There was judgment below in favor of the plaintiff as prayed for and defendant has appealed.
The question presented is whether the assured met his death "solely through external, violent and accidental means, resulting directly and independently of all other causes."
The record discloses the following facts which are not disputed:
Samuel Thom was, upon occasion, a heavy drinker and, when intoxicated, was very disagreeable and irrascible. On the day of his death he returned to his home about noon. He had been drinking steadily since the night before when, before retiring, he had informed Mrs. Thom that "he was going to kill the whole family the next day, wipe out the whole family". As he entered the house, Mrs. Thom, who had been engaged in cooking his dinner, attempted to appease him by serving it immediately, but met with no success. He grabbed her, threatened to choke her and struck at her face, but due to his unsteadiness, he missed. She ran to a retreat under the house, where she was accustomed to go on similar occasions, and which she had previously prepared with some degree of comfort, by having a mattress placed upon the ground. When Thom could not find his wife he asked his son, Emmett, who was in the yard, where she was. Emmett, believing that his father might do her bodily harm, refused to tell him. He became enraged, ran into the house and came out again with a pistol in his hand, chased his son around the house several times and, on one occasion, dropped the pistol which the boy picked up. The chase continued out of the yard and into the street and towards the Mississippi River, some four or five city blocks from the Thom home, and upon the levee when, as Thom neared his boy, he pointed a revolver at him (in some way Thom had secured another revolver) whereupon Emmett shot his father three times with the pistol which he had picked up.
We freely confess that the sordid circumstances surrounding the death of Thom have enlisted our sympathy for his much abused widow and her patricidal son, whose innocent hands have been forever stained with the blood of his besotted sire. However that may be, the question for our decision is whether Mrs. Thom should recover under the contract of insurance which we are called upon to interpret.

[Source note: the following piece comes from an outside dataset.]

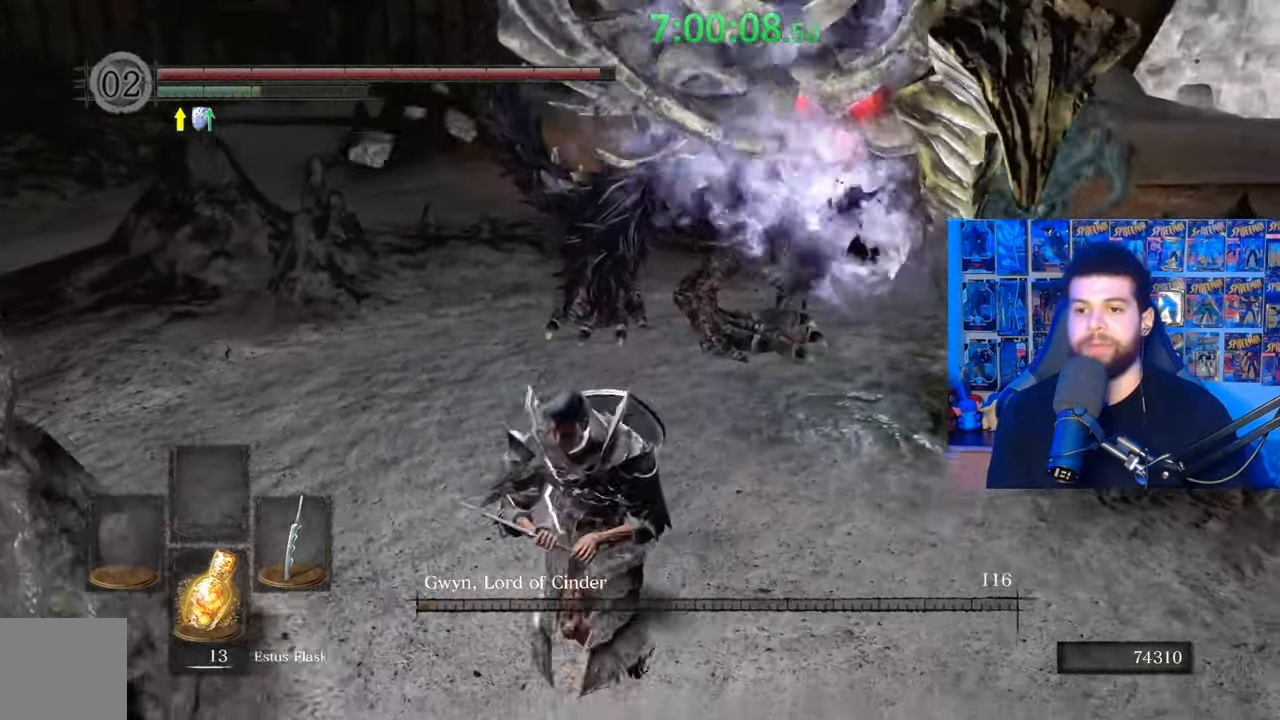
{"buttons": ["B"], "left_stick": "down", "right_stick": "center", "events": [[83, "right_stick", "up-right"], [233, "right_stick", "center"]]}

The contention of the plaintiff is that the killing of Thom, by his son, was accidental if it might be said, from the circumstances, that he could not reasonably expect to be killed no matter how intentional the killing was on the part of the boy because, as counsel says, "he could not anticipate that death would result from an altercation with his seventeen year old son who, as far as he knew, was unarmed."
We are referred to Jenkin v. Pacific Mutual Life Ins. Co.,
In the case of Employers' Indemnity Corporation v. Grant, 6 Cir., 271 F. 136, 139, 20 A.L.R. 1118, 1123, plaintiff directs our attention to the following language: "In * * * cases * * * [where] the insured met his death, as a result of an intentional and designed killing of some third person, and if such killing was not the direct result of misconduct of the deceased, or was unforeseen and not reasonably to be anticipated by him, then his death is held to be the result of external, violent, and accidental means."

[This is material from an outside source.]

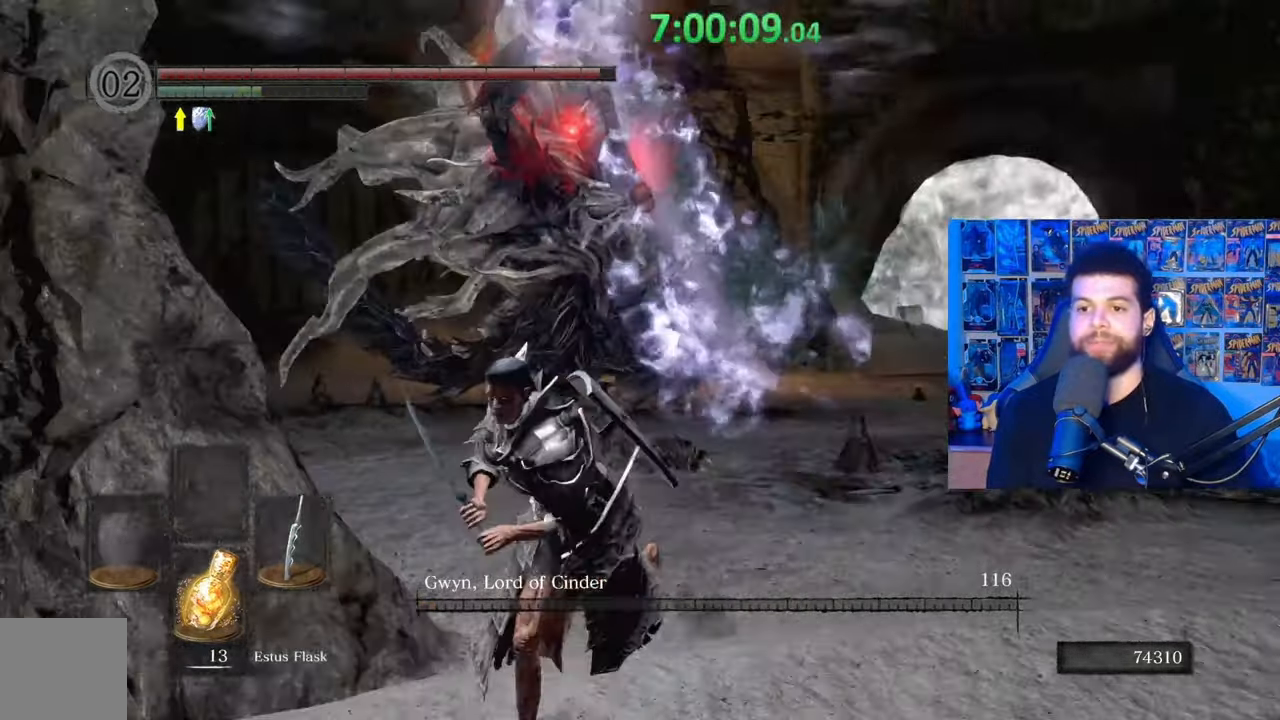
{"buttons": ["B"], "left_stick": "down-left", "right_stick": "center", "events": [[167, "left_stick", "down-left"], [333, "right_stick", "right"], [467, "right_stick", "center"]]}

Counsel also calls attention to the following language used by the court in Occidental Life Insurance Company v. Holcomb, 5 Cir.,
"It may be conceded that under certain circumstances an unlawful killing of the insured by another is to be considered *271 accidental. The rule as laid down by the weight of authority, and * * * may be stated as follows:
"Where the insured is innocent of aggression or wrongdoing, and is killed in an encounter with another, his death is considered accidental, within the meaning of the usual accident policy."
And to Hutchcraft's Ex'r v. Travelers' Insurance Company,
In Franchebois v. New York Life Insurance Company, 1930,
"It is well established that where the insured is intentionally injured by another, and the injury is not the result of misconduct or an assault by the insured, but is unforeseen, in so far as he is concerned, the injury is accidental within the meaning of an accident policy, insuring one against injury through external, violent, and accidental cause. See authorities cited in annotation to Employers' Indemnity Corporation v. Grant, 20 A.L.R. 1123.
"In the case before us it is urged by plaintiffs that the insured was killed while acting in self-defense, and therefore that his death was occasioned by accidental cause within the meaning of the policies. We find, however, that he was not acting in self-defense, but that, when the facts are analyzed, it appears that he was, in reality, the aggressor in the difficulty on the day he met his death. To constitute self-defense, in a homicide case there must be an actual attack, hostile demonstration, or overt act of such nature as to afford reasonable ground for the belief that the subject of the attack or demonstration is in danger of losing his life or of receiving great bodily harm, and that the killing of the person making the attack or hostile demonstration is necessary to avert the danger.
* * * * *
"Our conclusion is that the insured was the aggressor and by his own act precipitated the difficulty which resulted in his death. Therefore, his beneficiaries cannot successfully urge that, within the meaning of the policies, the insured's death was brought about by accidental cause."
See, also, Barham v. State Life Insurance Company of Indiana, La.App., Second Circuit 1931, 17 La.App. 253, 135 So. 730; Campbell v. Metropolitan Casualty Insurance Company, La.App., First Circuit 1937, 176 So. 233.
There is no question but what Thom was the aggressor and were it not for the fact that he was pursuing his seventeen year old son, no plausible reason could have been advanced for the proposition that he did not contemplate the fatal ending to the affair, but even a seventeen year old boy and a son need not, under the strictest sense of filial duty, calmly submit to being murdered at the hands of a drunken father who had threatened to kill his entire family.
We find no authority for the proposition that the beneficiary of an aggressor may recover on an accident policy when the circumstances do not warrant a belief that the quarrel would end fatally, but if there are such holdings, they are inappropriate to the facts developed here. Thom could not expect his son to submit to extermination even at his hands without an effort to preserve his life, and even though he believed his son to be unarmed, he might have reasonably assumed that in his extremity other means might be employed by the boy besides the use of firearms to protect himself, such as sticks, stones or other heavy objects, which might be casually present upon the street or levee.
The cases which hold that an individual who is intentionally killed nevertheless meets an accidental death, within the meaning of an accident policy, if he was not the aggressor in the quarrel, go far enough and, without criticising those cases, we unhesitatingly say that there should be no extension of this doctrine so as to include an aggressor, who assaults his opponent with a deadly weapon, as was the case here.
For the reasons assigned the judgment appealed from is annulled, avoided and reversed, and it is now ordered that there be judgment in favor of the defendant dismissing plaintiff's suit at her cost.